Hey, I’m a man, and I love independent women. Independent, self-sufficient, confident, knows what she wants and how to get it. Independent women rock my world.

Women who make bad dating choices and blame it on broad, gender-based generalizations I could do without, though.

Am I the only one confused by this whole thing?

If you’re so independent, what do you care if you don’t have a guy?

And if you aren’t whiney, why are you whining about it?
…probably just me.

I’d never date an independant woman…

…she couldn’t even vote in the same primary as me, and the political arguments :eek:

[sub]Boy. It sure is good to know that, as a man, I have no choice at all in my dating habits. Glad we cleared that one up.[/sub]

Well, yeah, I can screw in a light bulb by myself but who’s gonna kill the bugs?

Heh. Bet ya didn’t think of that, Miss Independence!

Hmm. That is troubling. Because I always thought most men wanted to not have to pamper their women because men are stupid, can’t take care of children, match their own clothes, understand social niceties, or use the toilet properly. Isn’t that what TV tells me? God, if it weren’t for INDEPENDENT WOMEN we would all have died from eating moldy hot dogs or blown ourselves up from trying to incompetently microwave said moldy hot dogs.

I have never met a woman, ever, who couldn’t take care of herself without a man. Only women who said they couldn’t, and women who boasted they could. Neither are very fun to be with.

Don’t you mean you are sick of MEN leaving YOU because you DON’T need [them]? As you say, we all need each other.

What do you want from a man that you can’t fulfill yourself? Obviously you NEED that or you wouldn’t be here BITCHING. Sorry to sound so harsh, I’ve been single for longer than I care to remember so I haven’t much room to talk, as they say.

Oh, I think they have dealt with your INDEPENDENCE alright. That’s why they left. Soon you will come to terms with (little ‘i’) independence and all will be right with the world.

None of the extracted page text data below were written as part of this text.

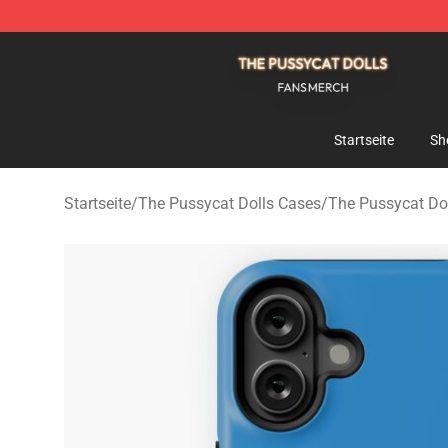
The Pussycat Dolls Shop - Official The Pussycat Dolls
Startseite
Sh
Startseite
/
The Pussycat Dolls Cases
/
The Pussycat Do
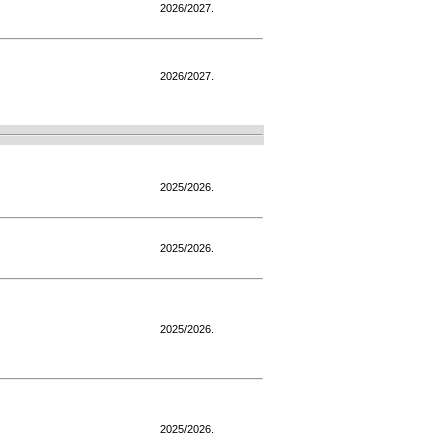
2026/2027.
2026/2027.
2025/2026.
2025/2026.
2025/2026.
2025/2026.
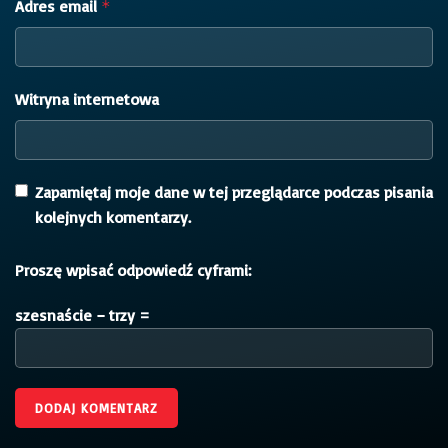
Adres email
*
Witryna internetowa
Zapamiętaj moje dane w tej przeglądarce podczas pisania
kolejnych komentarzy.
Proszę wpisać odpowiedź cyframi:
szesnaście − trzy =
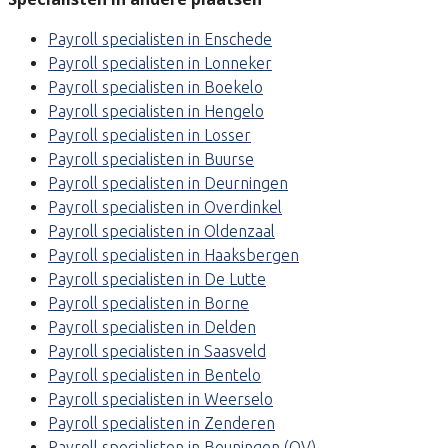
Payroll specialisten in Enschede
Payroll specialisten in Lonneker
Payroll specialisten in Boekelo
Payroll specialisten in Hengelo
Payroll specialisten in Losser
Payroll specialisten in Buurse
Payroll specialisten in Deurningen
Payroll specialisten in Overdinkel
Payroll specialisten in Oldenzaal
Payroll specialisten in Haaksbergen
Payroll specialisten in De Lutte
Payroll specialisten in Borne
Payroll specialisten in Delden
Payroll specialisten in Saasveld
Payroll specialisten in Bentelo
Payroll specialisten in Weerselo
Payroll specialisten in Zenderen
Payroll specialisten in Beuningen (OV)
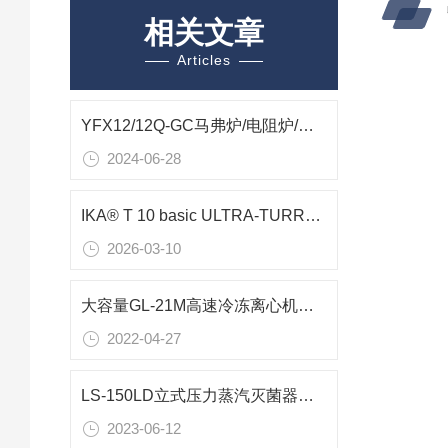
相关文章
Articles
YFX12/12Q-GC马弗炉/电阻炉/实验炉高纯氧化铝纤维参数
2024-06-28
IKA® T 10 basic ULTRA-TURRAX®分散机乳化优选方案
2026-03-10
大容量GL-21M高速冷冻离心机参数报价
2022-04-27
LS-150LD立式压力蒸汽灭菌器技术参数
2023-06-12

Damn straight. :slight_smile: There’s independence…and there’s being able to manipulate a guy into pleeeease killing the scary roach who’s eyeballing me every time I try to go into the bathroom.

Maybe it’s not the independence that’s making them take off.

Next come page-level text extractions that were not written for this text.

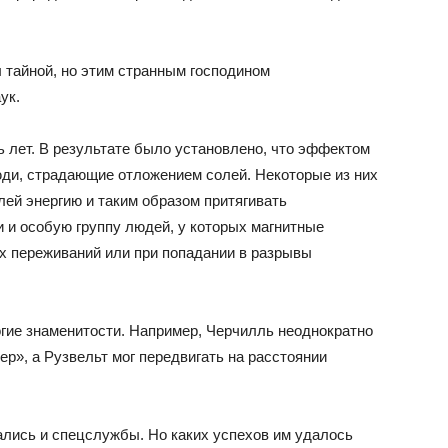
ы тайной, но этим странным господином
ук.
лет. В результате было установлено, что эффектом
ди, страдающие отложением солей. Некоторые из них
ей энергию и таким образом притягивать
и особую группу людей, у которых магнитные
х переживаний или при попадании в разрывы
гие знаменитости. Например, Черчилль неоднократно
ер», а Рузвельт мог передвигать на расстоянии
лись и спецслужбы. Но каких успехов им удалось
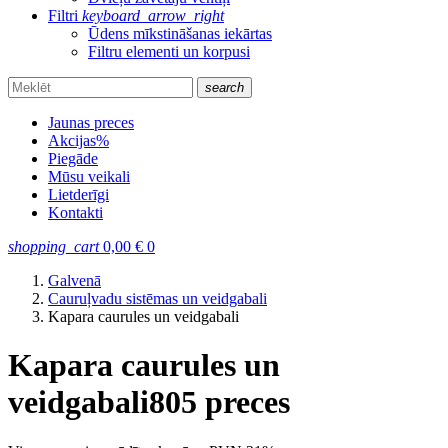
Filtri
keyboard_arrow_right
Ūdens mīkstināšanas iekārtas
Filtru elementi un korpusi
search
Jaunas preces
Akcijas
%
Piegāde
Mūsu veikali
Lietderīgi
Kontakti
shopping_cart
0,00
€
0
Galvenā
Cauruļvadu sistēmas un veidgabali
Kapara caurules un veidgabali
Kapara caurules un
veidgabali
805 preces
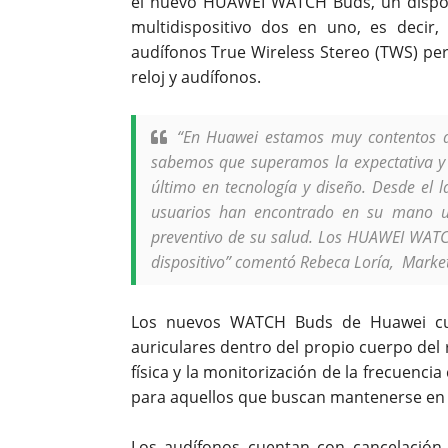
el nuevo HUAWEI WATCH Buds, un disposi
multidispositivo dos en uno, es decir
audífonos True Wireless Stereo (TWS) per
reloj y audífonos.
“En Huawei estamos muy contentos d
sabemos que superamos la expectativa y 
último en tecnología y diseño. Desde el l
usuarios han encontrado en su mano un
preventivo de su salud. Los HUAWEI WATC
dispositivo” comentó Rebeca Loría, Marke
Los nuevos WATCH Buds de Huawei cu
auriculares dentro del propio cuerpo del 
física y la monitorización de la frecuenci
para aquellos que buscan mantenerse en 
Los audífonos cuentan con cancelación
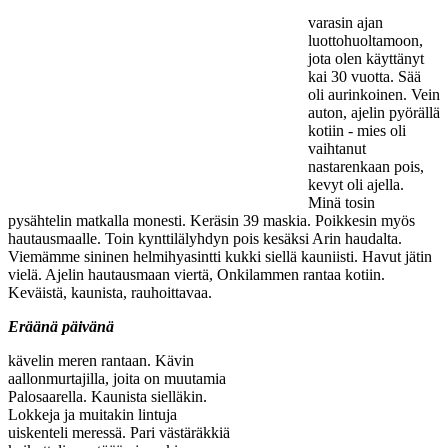
varasin ajan
luottohuoltamoon,
jota olen käyttänyt
kai 30 vuotta. Sää
oli aurinkoinen. Vein
auton, ajelin pyörällä
kotiin - mies oli
vaihtanut
nastarenkaan pois,
kevyt oli ajella.
Minä tosin
pysähtelin matkalla monesti. Keräsin 39 maskia. Poikkesin myös
hautausmaalle. Toin kynttilälyhdyn pois kesäksi Arin haudalta.
Viemämme sininen helmihyasintti kukki siellä kauniisti. Havut jätin
vielä. Ajelin hautausmaan viertä, Onkilammen rantaa kotiin.
Keväistä, kaunista, rauhoittavaa.
Eräänä päivänä
kävelin meren rantaan. Kävin
aallonmurtajilla, joita on muutamia
Palosaarella. Kaunista sielläkin.
Lokkeja ja muitakin lintuja
uiskenteli meressä. Pari västäräkkiä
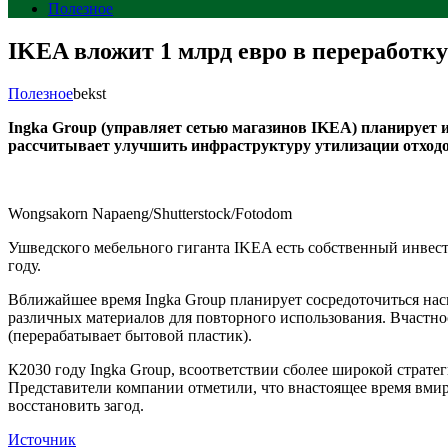
Полезное
IKEA вложит 1 млрд евро в переработку
Полезное
bekst
Ingka Group (управляет сетью магазинов IKEA) планирует и
рассчитывает улучшить инфраструктуру утилизации отходо
Wongsakorn Napaeng/Shutterstock/Fotodom
Ушведского мебельного гиганта IKEA есть собственный инвест
году.
Вближайшее время Ingka Group планирует сосредоточиться на
различных материалов для повторного использования. Вчастнос
(перерабатывает бытовой пластик).
К2030 году Ingka Group, всоответствии сболее широкой страте
Представители компании отметили, что внастоящее время вмир
восстановить загод.
Источник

Don’t be silly, Ripple. Of course it’s the independence! What else could it be??

For me, the problem was women dumping me because I’m just so good looking and charming. I must have made them feel bad or something.

ellipses…
they’re not just for poetry…
anymore.
Speaking on behalf of independent, mature women who can screw in lightbulbs AND love and cherish men…
shut up…

Hmmm…you know…um…
Yeah.

Sorry. My schlong ain’t never gonna fit in your standard 60 Watt incandescent.

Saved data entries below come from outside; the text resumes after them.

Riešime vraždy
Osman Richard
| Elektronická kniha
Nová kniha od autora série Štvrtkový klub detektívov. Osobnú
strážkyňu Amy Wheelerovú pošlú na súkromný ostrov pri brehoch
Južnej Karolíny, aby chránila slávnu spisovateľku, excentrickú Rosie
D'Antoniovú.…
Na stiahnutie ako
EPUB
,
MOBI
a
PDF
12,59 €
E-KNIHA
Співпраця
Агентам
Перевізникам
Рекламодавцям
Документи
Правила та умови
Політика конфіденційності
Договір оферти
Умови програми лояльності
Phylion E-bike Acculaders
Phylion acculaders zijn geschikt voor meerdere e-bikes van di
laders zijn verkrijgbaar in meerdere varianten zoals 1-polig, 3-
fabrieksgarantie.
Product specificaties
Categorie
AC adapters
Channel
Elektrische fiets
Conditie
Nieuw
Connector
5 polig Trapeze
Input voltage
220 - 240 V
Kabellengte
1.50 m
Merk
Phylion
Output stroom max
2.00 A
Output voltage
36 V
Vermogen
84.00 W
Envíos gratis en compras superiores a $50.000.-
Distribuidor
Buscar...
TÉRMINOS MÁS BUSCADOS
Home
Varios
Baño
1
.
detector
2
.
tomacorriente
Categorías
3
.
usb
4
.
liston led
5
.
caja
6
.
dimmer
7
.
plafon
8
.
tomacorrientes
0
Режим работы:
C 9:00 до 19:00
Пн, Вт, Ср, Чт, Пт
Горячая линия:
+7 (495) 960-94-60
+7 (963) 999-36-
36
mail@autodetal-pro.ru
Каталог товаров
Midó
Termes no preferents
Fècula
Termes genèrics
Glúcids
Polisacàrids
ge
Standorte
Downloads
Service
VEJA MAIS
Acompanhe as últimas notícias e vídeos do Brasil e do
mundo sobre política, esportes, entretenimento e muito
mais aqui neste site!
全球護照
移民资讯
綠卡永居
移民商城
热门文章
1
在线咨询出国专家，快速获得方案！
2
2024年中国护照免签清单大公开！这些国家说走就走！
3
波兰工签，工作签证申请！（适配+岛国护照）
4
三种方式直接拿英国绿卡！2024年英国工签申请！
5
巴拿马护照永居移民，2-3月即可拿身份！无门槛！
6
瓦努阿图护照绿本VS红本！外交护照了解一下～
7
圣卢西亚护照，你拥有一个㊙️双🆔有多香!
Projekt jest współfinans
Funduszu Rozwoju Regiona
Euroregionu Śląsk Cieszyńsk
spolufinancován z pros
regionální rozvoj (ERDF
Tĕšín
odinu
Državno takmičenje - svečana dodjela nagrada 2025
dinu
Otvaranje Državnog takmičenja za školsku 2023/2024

Wasn’t “Independent Women” on the soundtrack to the Charlie’s Angels monstrosity?
[humming]
The shoes on my feet, I’ve bought it. The clothes I’m wearing, I’ve bought it. The rock I’m rockin’ ‘Cause I depend on me. If I wanted the watch you’re wearin’ I’ll buy it. The house I live in, I’ve bought it. The car I’m driving, I’ve bought it. I depend on me
[/humming]

Truth–a word of advice. Considering the recent threads you’ve started about the situation you were in, it’s probably not very prudent to waggle that finger at other women and yell at them to “get a backbone and a life”. Seems someone who’s been there would be a tad more sensitive, eh? And maybe base her criticisms of past relationships on the fact that she chose shitty men, and not just that she chose men.

bella

If it weren’t for the men in our lives, who would kill the icky bugs, take out the trash, and give me hours upon hours of fantastic sex whenever I ask?

I’ll agree with a few points. Women, learn to do the simple things: Check your oil, change a tire, jump a car, hook up a VCR or DVD player, do basic computer maintainence. My sisters are both “I can’t do that, I have to have my S.O. take care of it” and “Math is HARD!”. Come on now, suck it up a notch, pull your head out of your ass, and don’t stand there wringing your hands in an emergency. You don’t need a penis to fix things, hang pictures, or hook up electronics.

Now to the OP: Your personality, as it is presented here, totally sucks. It’s not your independence, it’s your attitude. Lighten up a bit.